The premise is that a series of small improvements will add up to a remarkable result. James Clear has looked at instances where high achieving people, teams or companies have searched for every little opportunity to improve and believes this is the key to their success.
The name “Atomic Habits” comes from the idea that within the smallest possible element lies a huge amount of power. The book’s advice is to look at what you want to achieve and then think of all the big obvious ways to improve and then also all the seemingly insignificant ways to improve, and then aim to improve a little bit regularly.
Atomic Habits offers advice on how to improve your habits that can be summed up in 3 key points.
Firstly, you must make good habits easy and bad habits hard. A good environment makes good habits easy and we can also remember the old saying about how “a bad system is where good people do bad things”. Instead of having your phone with your morning alarm right next to your bed, you can move it to the other side of the bedroom so you are forced to get out of bed in the morning, instead of pressing snooze.
Secondly, your efforts will be more successful if you track your process. If you want to work out every day, then the simple fact of noting if you did or didn’t work out will help your progress. The smartphone app “Streaks” is great to keep track of your habits.
Thirdly, enjoy the magic of compounding returns. Much like financial investments, good habits that improve your behavior increases your returns quickly. If you improve a skill by 1% every day, you will be 37 times better at the end of the year.
“The chains of habit are too light to be felt until they are too strong to be broken”
- Warren Buffett
The great thing about this concept is that you can apply it to whatever interests you. A team of British bicyclists made tiny incremental improvements and won olympic gold. If you are interested in style, then perhaps this idea can help you set good goals.
Many people want to improve their wardrobe, but it is a big task that can seem overwhelming. A simple solution is to improve the quality incrementally. Get into the good habit of only buying high quality pieces that you can own proudly for many years. If you invest in fewer but better garments, then your wardrobe quality will improve.

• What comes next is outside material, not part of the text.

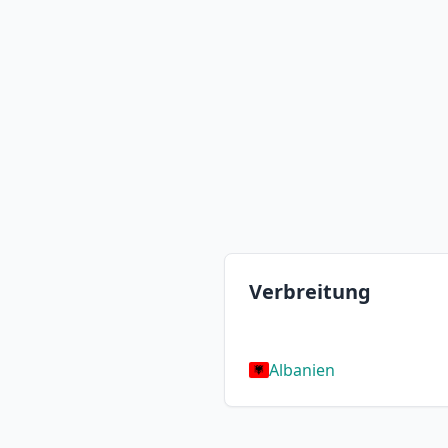
Verbreitung
Albanien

Similarly, many people have a style they love and admire, but are not comfortable wearing themselves. You can try the method of small improvements. Define the style you want to have, and then add a small element to your daily outfit. Imagine you want to feel comfortable wearing a suit regularly, but you are afraid to feel overdressed. If you start by wearing a nice shirt regularly, then a few weeks later you start incorporating tailored pants into your wardrobe. At the end you might be able to put on the jacket with complete comfort and owning your personal style. The power of habits is strong, you have to think about how to use it best.